To view the usage, click the hyperlink under the column called “Usage Statistics”. The link will consist of several numbers and letters like, a3p61012001a002. You can also access usage statistics on the account object level within Salesforce. Within the account object, there is a section called “Usage Ping Data”, which will contain the same hyperlink as well as a summary of version they are using, active users, historical users, license user count, license utilization % and date data was sent to us.
A few example of how to use Usage Statistics to pull insight and drive action?

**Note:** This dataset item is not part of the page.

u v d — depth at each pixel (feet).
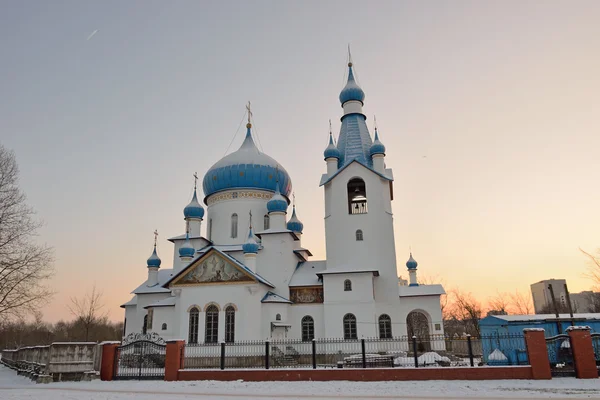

- If prospecting into CE users, you can sort by active users to target large CE instances. You can see what they are using within GitLab, like issues, CI build, deploys, merge requests, boards, etc. You can then target your communications to learn how they are using GitLab internally and educate them on what is possible with EE.
- For current EE users who are below their license utilization, you can engage the customer to understand their plan to rollout GitLab internally and how/where we can help them with adoption.
- For current EE users who are above their license utilization, you can leverage the data to engage the customer. Celebrate the adoption of GitLab within their organization. Ask why the adoption took off? How they are using it (use cases)? Engage them in amending their contract right now for the add-on? Update the renewal opportunity to reflect the increase in usage for the true-up and new renewal amount.
- For current EE users who are not using a EE feature, i.e. CI or issues, you can engage the customer to understand why they are not using it. Do they know we offer it? Are they using a competitive tool? Have the integrated their current tool into GitLab? Are they open to learning more about what we offer to replace their current tool?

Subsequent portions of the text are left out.